Could you restate the data below word for word, without its pictures?

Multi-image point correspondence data

##########

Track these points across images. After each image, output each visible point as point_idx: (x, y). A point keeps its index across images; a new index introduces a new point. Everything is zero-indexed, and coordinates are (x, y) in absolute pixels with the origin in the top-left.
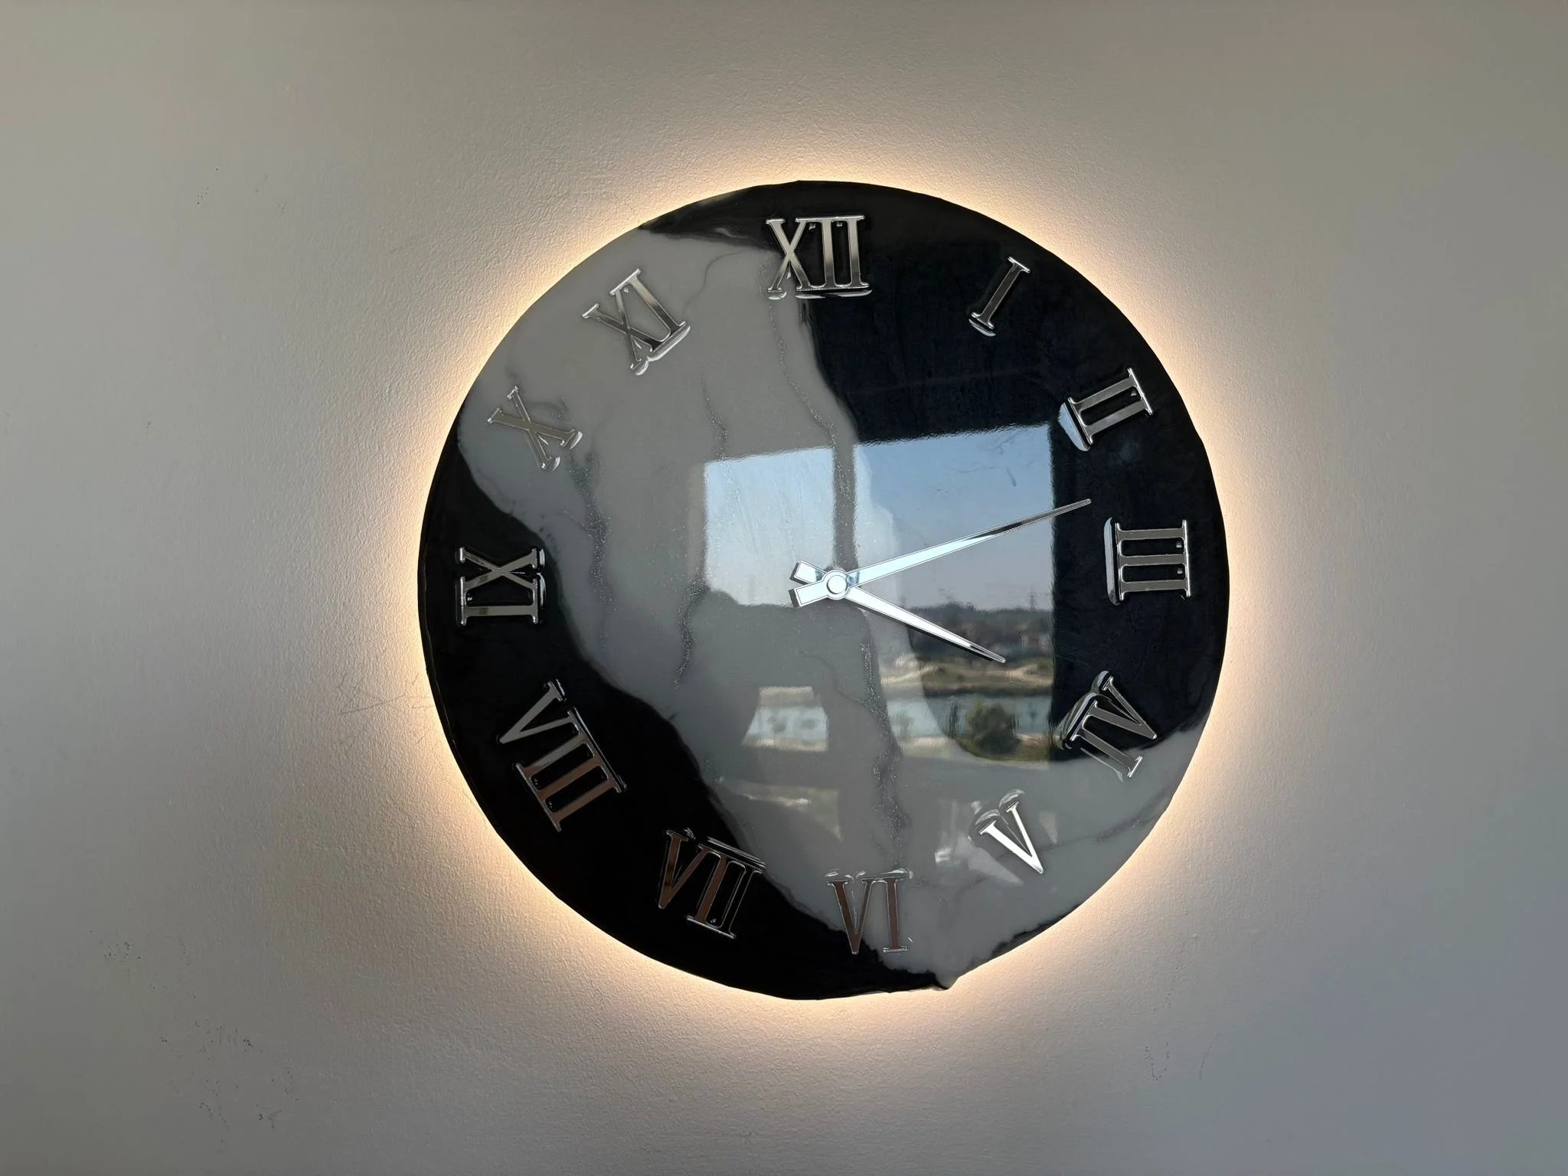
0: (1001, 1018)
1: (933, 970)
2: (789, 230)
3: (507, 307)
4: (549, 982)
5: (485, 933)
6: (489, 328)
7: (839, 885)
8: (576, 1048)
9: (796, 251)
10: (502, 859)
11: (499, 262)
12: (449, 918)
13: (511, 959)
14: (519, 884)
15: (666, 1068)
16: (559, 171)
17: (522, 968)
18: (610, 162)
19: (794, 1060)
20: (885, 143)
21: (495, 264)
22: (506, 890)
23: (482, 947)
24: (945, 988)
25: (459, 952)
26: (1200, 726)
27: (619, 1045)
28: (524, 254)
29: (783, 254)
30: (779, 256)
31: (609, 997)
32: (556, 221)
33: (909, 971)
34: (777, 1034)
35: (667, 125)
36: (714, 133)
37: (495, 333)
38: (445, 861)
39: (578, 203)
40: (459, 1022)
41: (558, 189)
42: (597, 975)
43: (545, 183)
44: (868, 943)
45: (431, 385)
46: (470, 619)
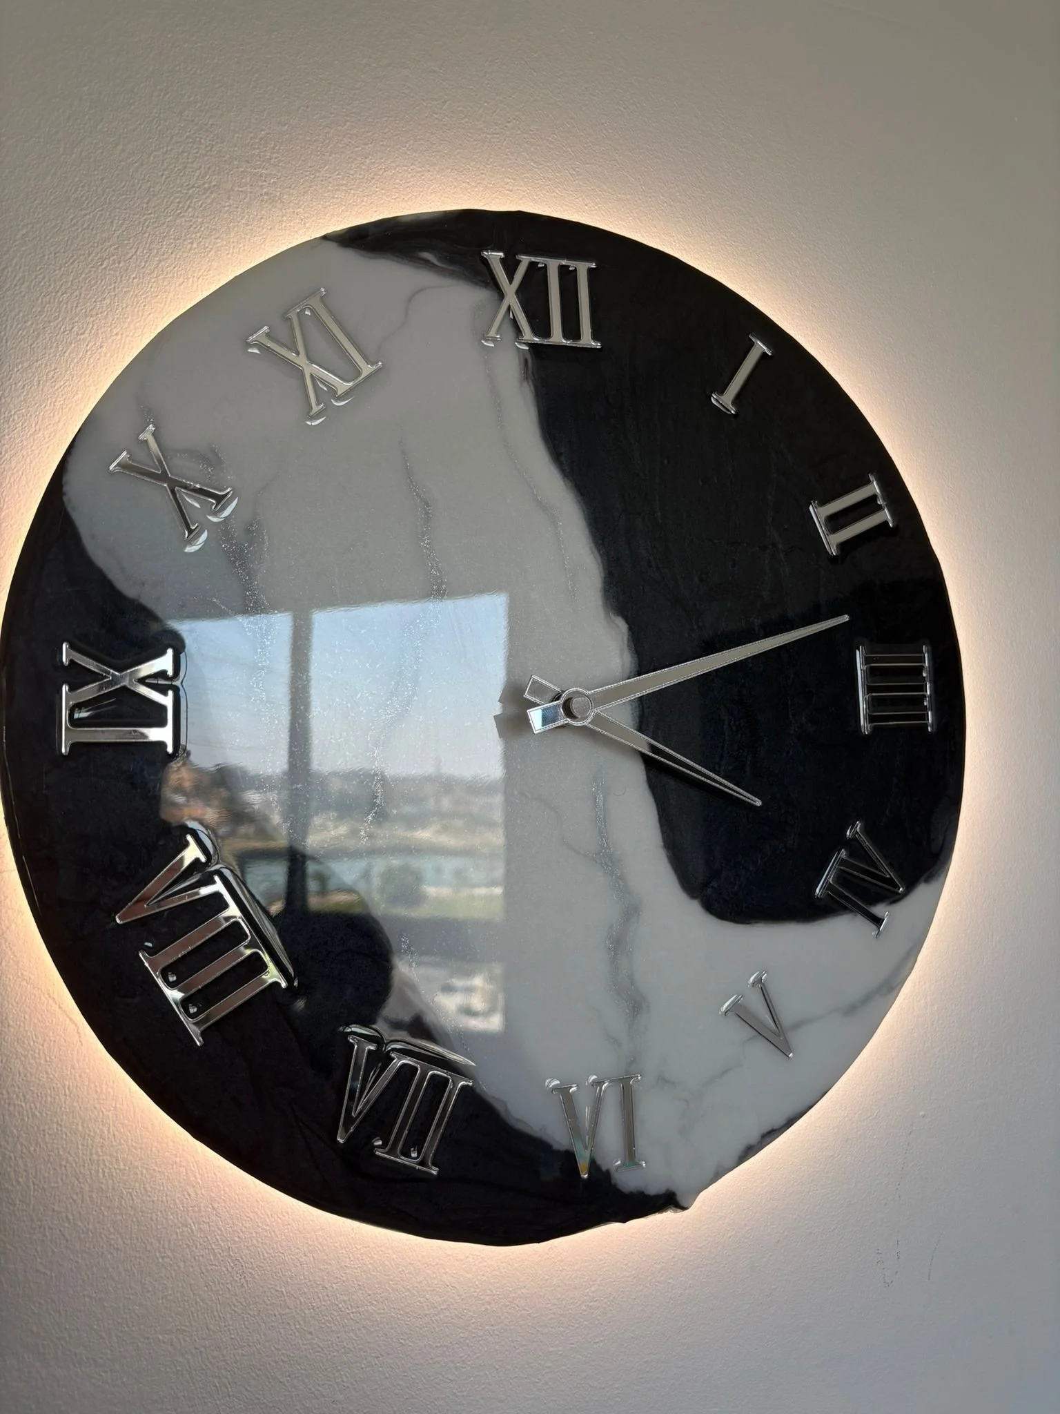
0: (729, 1235)
1: (673, 1188)
2: (510, 266)
3: (129, 324)
4: (168, 1257)
5: (75, 1197)
6: (104, 349)
7: (563, 1091)
8: (205, 1347)
9: (517, 293)
10: (104, 1086)
11: (119, 263)
12: (20, 1180)
13: (112, 1230)
14: (129, 1120)
15: (329, 1357)
16: (206, 155)
17: (129, 1242)
18: (275, 155)
19: (493, 1323)
20: (604, 191)
21: (114, 263)
22: (109, 1132)
23: (70, 1217)
24: (684, 1208)
25: (34, 1229)
26: (943, 875)
27: (265, 1334)
28: (155, 257)
29: (501, 296)
30: (496, 295)
31: (253, 1269)
32: (200, 220)
33: (646, 1193)
34: (473, 1290)
35: (348, 121)
36: (406, 143)
37: (111, 356)
38: (17, 1096)
39: (231, 202)
40: (32, 1332)
41: (203, 177)
42: (237, 1239)
43: (185, 167)
44: (599, 1162)
45: (16, 417)
46: (74, 747)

##########

Answer section:
Track these points across images. After each image, output each visible point as point_idx: (x, y). A point keeps its index across images; a new index introduces a new point. Everything is zero-indexed, and coordinates are (x, y) in absolute pixels with the origin in the top-left.
0: (1001, 1018)
1: (933, 970)
2: (789, 230)
3: (507, 307)
4: (549, 982)
5: (485, 933)
6: (489, 328)
7: (839, 885)
8: (576, 1048)
9: (796, 251)
10: (502, 859)
11: (499, 262)
12: (449, 918)
13: (511, 959)
14: (519, 884)
15: (666, 1068)
16: (559, 171)
17: (522, 968)
18: (610, 162)
19: (794, 1060)
20: (885, 143)
21: (495, 264)
22: (506, 890)
23: (482, 947)
24: (945, 988)
25: (459, 952)
26: (1200, 726)
27: (619, 1045)
28: (524, 254)
29: (783, 254)
30: (779, 256)
31: (609, 997)
32: (556, 221)
33: (909, 971)
34: (777, 1034)
35: (667, 125)
36: (714, 133)
37: (495, 333)
38: (445, 861)
39: (578, 203)
40: (459, 1022)
41: (558, 189)
42: (597, 975)
43: (545, 183)
44: (868, 943)
45: (431, 385)
46: (470, 619)
0: (729, 1235)
1: (673, 1188)
2: (510, 266)
3: (129, 324)
4: (168, 1257)
5: (75, 1197)
6: (104, 349)
7: (563, 1091)
8: (205, 1347)
9: (517, 293)
10: (104, 1086)
11: (119, 263)
12: (20, 1180)
13: (112, 1230)
14: (129, 1120)
15: (329, 1357)
16: (206, 155)
17: (129, 1242)
18: (275, 155)
19: (493, 1323)
20: (604, 191)
21: (114, 263)
22: (109, 1132)
23: (70, 1217)
24: (684, 1208)
25: (34, 1229)
26: (943, 875)
27: (265, 1334)
28: (155, 257)
29: (501, 296)
30: (496, 295)
31: (253, 1269)
32: (200, 220)
33: (646, 1193)
34: (473, 1290)
35: (348, 121)
36: (406, 143)
37: (111, 356)
38: (17, 1096)
39: (231, 202)
40: (32, 1332)
41: (203, 177)
42: (237, 1239)
43: (185, 167)
44: (599, 1162)
45: (16, 417)
46: (74, 747)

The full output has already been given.